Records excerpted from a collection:
=-=-=-=-=
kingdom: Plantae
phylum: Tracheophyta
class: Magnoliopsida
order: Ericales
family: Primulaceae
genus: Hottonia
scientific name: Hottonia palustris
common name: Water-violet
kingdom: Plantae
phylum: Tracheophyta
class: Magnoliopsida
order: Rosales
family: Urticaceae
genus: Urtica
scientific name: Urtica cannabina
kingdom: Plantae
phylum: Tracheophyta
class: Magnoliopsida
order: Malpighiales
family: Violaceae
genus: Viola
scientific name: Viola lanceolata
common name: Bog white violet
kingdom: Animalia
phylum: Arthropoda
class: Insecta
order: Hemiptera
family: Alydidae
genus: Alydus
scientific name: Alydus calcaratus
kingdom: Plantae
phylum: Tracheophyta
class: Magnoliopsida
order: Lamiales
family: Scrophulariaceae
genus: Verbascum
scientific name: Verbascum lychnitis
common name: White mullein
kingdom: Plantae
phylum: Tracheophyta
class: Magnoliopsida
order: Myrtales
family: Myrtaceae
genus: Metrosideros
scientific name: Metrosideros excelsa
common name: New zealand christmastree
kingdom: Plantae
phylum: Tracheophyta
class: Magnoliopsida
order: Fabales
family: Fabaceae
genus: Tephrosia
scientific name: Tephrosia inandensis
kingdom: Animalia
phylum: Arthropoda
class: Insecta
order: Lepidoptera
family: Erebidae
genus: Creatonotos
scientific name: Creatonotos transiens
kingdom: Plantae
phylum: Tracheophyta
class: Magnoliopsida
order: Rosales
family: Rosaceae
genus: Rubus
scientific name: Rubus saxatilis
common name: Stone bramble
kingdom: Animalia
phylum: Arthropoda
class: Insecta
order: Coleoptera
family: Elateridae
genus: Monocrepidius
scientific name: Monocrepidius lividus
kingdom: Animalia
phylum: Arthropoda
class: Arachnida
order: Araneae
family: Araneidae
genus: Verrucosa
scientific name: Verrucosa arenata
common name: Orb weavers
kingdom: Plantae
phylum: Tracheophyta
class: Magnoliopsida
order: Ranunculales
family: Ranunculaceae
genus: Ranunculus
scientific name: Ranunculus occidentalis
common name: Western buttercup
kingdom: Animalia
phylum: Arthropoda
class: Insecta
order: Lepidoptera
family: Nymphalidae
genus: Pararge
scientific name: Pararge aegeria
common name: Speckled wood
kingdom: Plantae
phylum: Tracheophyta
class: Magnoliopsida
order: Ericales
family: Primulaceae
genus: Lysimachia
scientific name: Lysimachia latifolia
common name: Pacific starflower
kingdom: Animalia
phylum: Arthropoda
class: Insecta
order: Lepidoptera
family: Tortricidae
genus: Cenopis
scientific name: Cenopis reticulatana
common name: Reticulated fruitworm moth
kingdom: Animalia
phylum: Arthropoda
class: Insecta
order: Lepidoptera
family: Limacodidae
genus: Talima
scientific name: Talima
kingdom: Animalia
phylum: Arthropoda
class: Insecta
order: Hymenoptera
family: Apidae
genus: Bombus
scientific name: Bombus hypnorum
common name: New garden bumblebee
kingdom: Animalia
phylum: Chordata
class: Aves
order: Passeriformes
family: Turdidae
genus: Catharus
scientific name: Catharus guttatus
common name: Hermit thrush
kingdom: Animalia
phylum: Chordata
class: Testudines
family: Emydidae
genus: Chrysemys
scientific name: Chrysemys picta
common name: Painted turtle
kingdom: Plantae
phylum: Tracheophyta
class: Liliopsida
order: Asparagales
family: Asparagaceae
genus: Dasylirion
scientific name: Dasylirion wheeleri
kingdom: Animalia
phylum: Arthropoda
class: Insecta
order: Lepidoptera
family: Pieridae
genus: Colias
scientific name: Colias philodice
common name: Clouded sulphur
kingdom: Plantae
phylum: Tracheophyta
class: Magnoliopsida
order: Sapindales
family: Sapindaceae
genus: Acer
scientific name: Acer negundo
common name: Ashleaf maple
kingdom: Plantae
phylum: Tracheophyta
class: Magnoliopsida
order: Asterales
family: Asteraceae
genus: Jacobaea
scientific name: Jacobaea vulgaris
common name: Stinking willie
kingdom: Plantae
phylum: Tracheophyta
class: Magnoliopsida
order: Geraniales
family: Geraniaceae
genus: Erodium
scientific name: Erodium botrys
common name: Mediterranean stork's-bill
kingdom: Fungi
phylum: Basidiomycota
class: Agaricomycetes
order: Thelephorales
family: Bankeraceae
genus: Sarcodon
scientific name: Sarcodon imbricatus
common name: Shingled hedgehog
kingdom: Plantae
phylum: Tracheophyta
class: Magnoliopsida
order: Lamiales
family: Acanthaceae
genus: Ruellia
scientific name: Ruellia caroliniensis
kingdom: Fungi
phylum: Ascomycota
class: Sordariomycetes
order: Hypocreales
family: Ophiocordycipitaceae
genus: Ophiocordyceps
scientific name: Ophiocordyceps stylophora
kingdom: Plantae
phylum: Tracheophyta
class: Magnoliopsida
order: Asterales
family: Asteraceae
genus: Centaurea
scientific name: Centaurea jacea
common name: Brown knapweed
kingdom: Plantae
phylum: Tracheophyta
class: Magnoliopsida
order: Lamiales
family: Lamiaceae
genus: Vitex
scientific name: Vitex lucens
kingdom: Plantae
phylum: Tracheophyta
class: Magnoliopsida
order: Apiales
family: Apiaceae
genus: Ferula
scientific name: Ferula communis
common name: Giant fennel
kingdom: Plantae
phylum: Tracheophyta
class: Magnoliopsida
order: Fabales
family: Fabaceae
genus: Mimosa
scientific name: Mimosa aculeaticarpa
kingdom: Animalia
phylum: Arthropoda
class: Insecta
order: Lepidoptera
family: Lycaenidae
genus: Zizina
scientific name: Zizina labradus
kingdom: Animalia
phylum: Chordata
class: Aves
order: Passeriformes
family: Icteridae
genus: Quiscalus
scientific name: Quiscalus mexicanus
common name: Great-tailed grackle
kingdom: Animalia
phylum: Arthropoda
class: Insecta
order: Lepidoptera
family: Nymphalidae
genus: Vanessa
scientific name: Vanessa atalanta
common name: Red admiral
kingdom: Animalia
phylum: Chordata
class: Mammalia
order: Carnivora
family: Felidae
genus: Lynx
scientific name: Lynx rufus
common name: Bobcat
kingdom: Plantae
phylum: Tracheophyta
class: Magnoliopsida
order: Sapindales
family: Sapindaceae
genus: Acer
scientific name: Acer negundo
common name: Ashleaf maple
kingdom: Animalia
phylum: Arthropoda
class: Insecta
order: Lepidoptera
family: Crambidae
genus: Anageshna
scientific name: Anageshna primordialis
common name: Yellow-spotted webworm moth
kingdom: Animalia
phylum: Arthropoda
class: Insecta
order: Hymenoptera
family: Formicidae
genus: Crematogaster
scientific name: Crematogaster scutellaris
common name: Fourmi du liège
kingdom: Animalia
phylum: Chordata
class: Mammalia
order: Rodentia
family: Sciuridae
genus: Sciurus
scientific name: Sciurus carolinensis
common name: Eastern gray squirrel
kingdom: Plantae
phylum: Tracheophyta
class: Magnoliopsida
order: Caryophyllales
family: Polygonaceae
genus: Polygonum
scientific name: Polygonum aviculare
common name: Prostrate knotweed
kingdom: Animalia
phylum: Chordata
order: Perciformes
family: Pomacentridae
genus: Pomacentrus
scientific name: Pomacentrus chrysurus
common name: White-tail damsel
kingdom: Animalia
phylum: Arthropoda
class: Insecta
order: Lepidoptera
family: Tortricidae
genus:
=-=-=-=-=
Objective: Copy out every line above, word for word.

Task output:
kingdom: Plantae
phylum: Tracheophyta
class: Magnoliopsida
order: Ericales
family: Primulaceae
genus: Hottonia
scientific name: Hottonia palustris
common name: Water-violet
kingdom: Plantae
phylum: Tracheophyta
class: Magnoliopsida
order: Rosales
family: Urticaceae
genus: Urtica
scientific name: Urtica cannabina
kingdom: Plantae
phylum: Tracheophyta
class: Magnoliopsida
order: Malpighiales
family: Violaceae
genus: Viola
scientific name: Viola lanceolata
common name: Bog white violet
kingdom: Animalia
phylum: Arthropoda
class: Insecta
order: Hemiptera
family: Alydidae
genus: Alydus
scientific name: Alydus calcaratus
kingdom: Plantae
phylum: Tracheophyta
class: Magnoliopsida
order: Lamiales
family: Scrophulariaceae
genus: Verbascum
scientific name: Verbascum lychnitis
common name: White mullein
kingdom: Plantae
phylum: Tracheophyta
class: Magnoliopsida
order: Myrtales
family: Myrtaceae
genus: Metrosideros
scientific name: Metrosideros excelsa
common name: New zealand christmastree
kingdom: Plantae
phylum: Tracheophyta
class: Magnoliopsida
order: Fabales
family: Fabaceae
genus: Tephrosia
scientific name: Tephrosia inandensis
kingdom: Animalia
phylum: Arthropoda
class: Insecta
order: Lepidoptera
family: Erebidae
genus: Creatonotos
scientific name: Creatonotos transiens
kingdom: Plantae
phylum: Tracheophyta
class: Magnoliopsida
order: Rosales
family: Rosaceae
genus: Rubus
scientific name: Rubus saxatilis
common name: Stone bramble
kingdom: Animalia
phylum: Arthropoda
class: Insecta
order: Coleoptera
family: Elateridae
genus: Monocrepidius
scientific name: Monocrepidius lividus
kingdom: Animalia
phylum: Arthropoda
class: Arachnida
order: Araneae
family: Araneidae
genus: Verrucosa
scientific name: Verrucosa arenata
common name: Orb weavers
kingdom: Plantae
phylum: Tracheophyta
class: Magnoliopsida
order: Ranunculales
family: Ranunculaceae
genus: Ranunculus
scientific name: Ranunculus occidentalis
common name: Western buttercup
kingdom: Animalia
phylum: Arthropoda
class: Insecta
order: Lepidoptera
family: Nymphalidae
genus: Pararge
scientific name: Pararge aegeria
common name: Speckled wood
kingdom: Plantae
phylum: Tracheophyta
class: Magnoliopsida
order: Ericales
family: Primulaceae
genus: Lysimachia
scientific name: Lysimachia latifolia
common name: Pacific starflower
kingdom: Animalia
phylum: Arthropoda
class: Insecta
order: Lepidoptera
family: Tortricidae
genus: Cenopis
scientific name: Cenopis reticulatana
common name: Reticulated fruitworm moth
kingdom: Animalia
phylum: Arthropoda
class: Insecta
order: Lepidoptera
family: Limacodidae
genus: Talima
scientific name: Talima
kingdom: Animalia
phylum: Arthropoda
class: Insecta
order: Hymenoptera
family: Apidae
genus: Bombus
scientific name: Bombus hypnorum
common name: New garden bumblebee
kingdom: Animalia
phylum: Chordata
class: Aves
order: Passeriformes
family: Turdidae
genus: Catharus
scientific name: Catharus guttatus
common name: Hermit thrush
kingdom: Animalia
phylum: Chordata
class: Testudines
family: Emydidae
genus: Chrysemys
scientific name: Chrysemys picta
common name: Painted turtle
kingdom: Plantae
phylum: Tracheophyta
class: Liliopsida
order: Asparagales
family: Asparagaceae
genus: Dasylirion
scientific name: Dasylirion wheeleri
kingdom: Animalia
phylum: Arthropoda
class: Insecta
order: Lepidoptera
family: Pieridae
genus: Colias
scientific name: Colias philodice
common name: Clouded sulphur
kingdom: Plantae
phylum: Tracheophyta
class: Magnoliopsida
order: Sapindales
family: Sapindaceae
genus: Acer
scientific name: Acer negundo
common name: Ashleaf maple
kingdom: Plantae
phylum: Tracheophyta
class: Magnoliopsida
order: Asterales
family: Asteraceae
genus: Jacobaea
scientific name: Jacobaea vulgaris
common name: Stinking willie
kingdom: Plantae
phylum: Tracheophyta
class: Magnoliopsida
order: Geraniales
family: Geraniaceae
genus: Erodium
scientific name: Erodium botrys
common name: Mediterranean stork's-bill
kingdom: Fungi
phylum: Basidiomycota
class: Agaricomycetes
order: Thelephorales
family: Bankeraceae
genus: Sarcodon
scientific name: Sarcodon imbricatus
common name: Shingled hedgehog
kingdom: Plantae
phylum: Tracheophyta
class: Magnoliopsida
order: Lamiales
family: Acanthaceae
genus: Ruellia
scientific name: Ruellia caroliniensis
kingdom: Fungi
phylum: Ascomycota
class: Sordariomycetes
order: Hypocreales
family: Ophiocordycipitaceae
genus: Ophiocordyceps
scientific name: Ophiocordyceps stylophora
kingdom: Plantae
phylum: Tracheophyta
class: Magnoliopsida
order: Asterales
family: Asteraceae
genus: Centaurea
scientific name: Centaurea jacea
common name: Brown knapweed
kingdom: Plantae
phylum: Tracheophyta
class: Magnoliopsida
order: Lamiales
family: Lamiaceae
genus: Vitex
scientific name: Vitex lucens
kingdom: Plantae
phylum: Tracheophyta
class: Magnoliopsida
order: Apiales
family: Apiaceae
genus: Ferula
scientific name: Ferula communis
common name: Giant fennel
kingdom: Plantae
phylum: Tracheophyta
class: Magnoliopsida
order: Fabales
family: Fabaceae
genus: Mimosa
scientific name: Mimosa aculeaticarpa
kingdom: Animalia
phylum: Arthropoda
class: Insecta
order: Lepidoptera
family: Lycaenidae
genus: Zizina
scientific name: Zizina labradus
kingdom: Animalia
phylum: Chordata
class: Aves
order: Passeriformes
family: Icteridae
genus: Quiscalus
scientific name: Quiscalus mexicanus
common name: Great-tailed grackle
kingdom: Animalia
phylum: Arthropoda
class: Insecta
order: Lepidoptera
family: Nymphalidae
genus: Vanessa
scientific name: Vanessa atalanta
common name: Red admiral
kingdom: Animalia
phylum: Chordata
class: Mammalia
order: Carnivora
family: Felidae
genus: Lynx
scientific name: Lynx rufus
common name: Bobcat
kingdom: Plantae
phylum: Tracheophyta
class: Magnoliopsida
order: Sapindales
family: Sapindaceae
genus: Acer
scientific name: Acer negundo
common name: Ashleaf maple
kingdom: Animalia
phylum: Arthropoda
class: Insecta
order: Lepidoptera
family: Crambidae
genus: Anageshna
scientific name: Anageshna primordialis
common name: Yellow-spotted webworm moth
kingdom: Animalia
phylum: Arthropoda
class: Insecta
order: Hymenoptera
family: Formicidae
genus: Crematogaster
scientific name: Crematogaster scutellaris
common name: Fourmi du liège
kingdom: Animalia
phylum: Chordata
class: Mammalia
order: Rodentia
family: Sciuridae
genus: Sciurus
scientific name: Sciurus carolinensis
common name: Eastern gray squirrel
kingdom: Plantae
phylum: Tracheophyta
class: Magnoliopsida
order: Caryophyllales
family: Polygonaceae
genus: Polygonum
scientific name: Polygonum aviculare
common name: Prostrate knotweed
kingdom: Animalia
phylum: Chordata
order: Perciformes
family: Pomacentridae
genus: Pomacentrus
scientific name: Pomacentrus chrysurus
common name: White-tail damsel
kingdom: Animalia
phylum: Arthropoda
class: Insecta
order: Lepidoptera
family: Tortricidae
genus:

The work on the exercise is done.